● DOCUMENT SEGMENT
# # # # #

Virtually all storage providers in cloud and on-premise storage solutions support the S3 Application Programming Interface. With the help of this APIs, applications can send and receive data without having to worry about the storage best practice. They are also able to switch from one storage appliance to another, one on-premise cluster to another, one cloud provider to another and so on. The API was introduced by Amazon but has become the industry standard and accepted by many storage providers. Even competitors like Azure provide an S3 Proxy to allow applications to access their storage with this API.

S3 like any other cloud-based service has been developed with the Representation State Transfer (REST) best practice. However, it does not involve all the provisions of HTTP 2.0 (released) or 3.0 (in-progress). Neither does it provide a protocol like abstraction where layers can be added above or below in a storage stack. A networking stack on the other hand has dedicated protocols for each of its layers. A storage stack may comprise of say, at the very least, an active workload versus a backup workload layer where the active remains as the higher layer and can support say HTTP and the backup remains as the lower layer and supports S3. Perhaps this distinction has been somewhat obfuscated where object storage can expand its capabilities to both layer.

# # # # #

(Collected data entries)

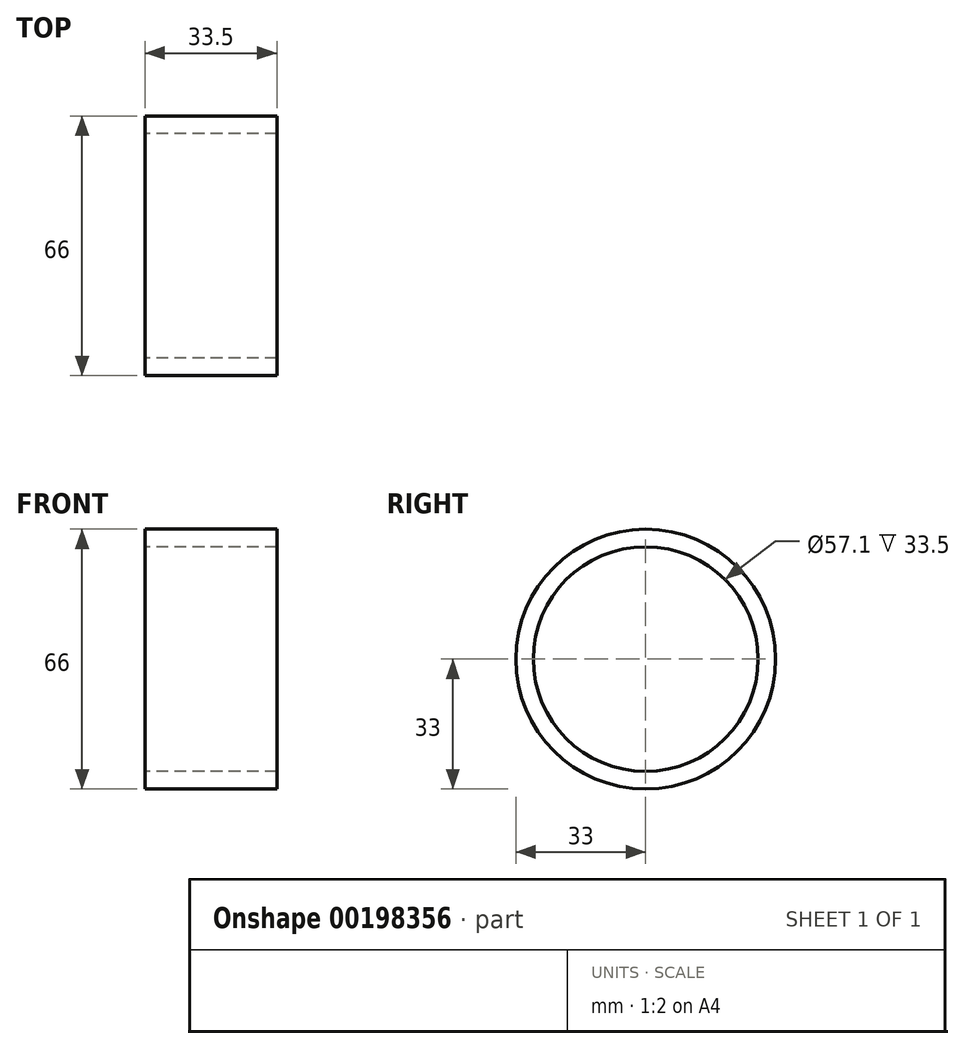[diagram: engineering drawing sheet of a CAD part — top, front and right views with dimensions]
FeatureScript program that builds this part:
annotation { "Feature Type Name" : "Feature", "Feature Type Description" : "" }
export const myFeature = defineFeature(function(context is Context, id is Id, definition is map)
    precondition{}
    {
        {
            var Q0;
            Q0=qCreatedBy(makeId("Right.planeOp"),FACE);
            var sketch = newSketch(context, id + "F0", { "sketchPlane" : qUnion([Q0])});
            skCircle(sketch, "E0", {"center": v(0, 0) * mm, "radius": 28.55 * mm});
            skCircle(sketch, "E1", {"center": v(0, 0) * mm, "radius": 33 * mm});
            skSolve(sketch);
        }
        {
            var Q0;
            Q0=qSketchRegion(id+"F0",true);
            extrude(context, id + "F1", {"entities" : qUnion([Q0]), "depth" : (25 + 8.5) * mm});
        }
    });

# # # # #

● WRITTEN TASK 1
According to the S3 passage, which company introduced the API?
● WRITTEN TASK 2
Print the part of the S3 passage starting with "Virtually all storage" and going on through "with this API.".
These CAD file entries come from a source other than the S3 passage.

● FINISHED ANSWER 1
Amazon

● FINISHED ANSWER 2
Virtually all storage providers in cloud and on-premise storage solutions support the S3 Application Programming Interface. With the help of this APIs, applications can send and receive data without having to worry about the storage best practice. They are also able to switch from one storage appliance to another, one on-premise cluster to another, one cloud provider to another and so on. The API was introduced by Amazon but has become the industry standard and accepted by many storage providers. Even competitors like Azure provide an S3 Proxy to allow applications to access their storage with this API.